We have further discussed non-invasive blood glucose sensing approach via tracking change in breath acetone level which is induced by a change in blood glucose concentration. Results obtained by literature regarding the correlation of the breath acetone concentration and blood glucose level are summarized in Table 1, Table 2 and Table 3. Acetone level measurements definitely have the potential to assist with the control of diabetes in patients, however, blood glucose monitoring through measurements of breath acetone needs to be investigated in more controlled circumstances. A generation of reliable algorithms under well documented conditions is needed in order to correlate blood glucose and the breath acetone level in diabetic patients. Single measurements do not clearly define the relationship between blood glucose and acetone levels. Also, continuous monitoring of blood glucose and acetone levels over an extended period of time may clarify and/or confirm if there is a lag between blood glucose and exhaled acetone trends. A more comprehensive study may be one where the breath acetone measurement is correlated to blood glucose levels that are normalized with respect to the level of insulin in the body. A pair of patients with the same glucose levels may have different acetone levels. And different acetone levels can be due to different levels of insulin in the body. By including the level of insulin when reporting blood glucose and acetone levels, a matrix can be developed for patients, medical personnel, and vendors, who are trying to control glucose levels.
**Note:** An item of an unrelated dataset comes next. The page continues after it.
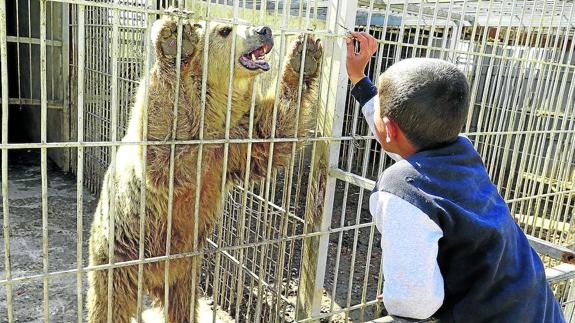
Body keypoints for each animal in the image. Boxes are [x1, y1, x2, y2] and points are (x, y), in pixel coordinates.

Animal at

This acetone vs. glucose data-sheet can be developed as a handout for patients including different tables that show the respected glucose level based on acetone level under different conditions such as insulin level, gender, age, type of diabetes, time of day (fasting or after food intake). However, this type of data requires comprehensive research studies. The algorithm that correlates this type of data (acetone level to blood glucose) needs to account for many conditions, especially the level of insulin level since it significantly impacts the correlation of acetone and blood glucose levels.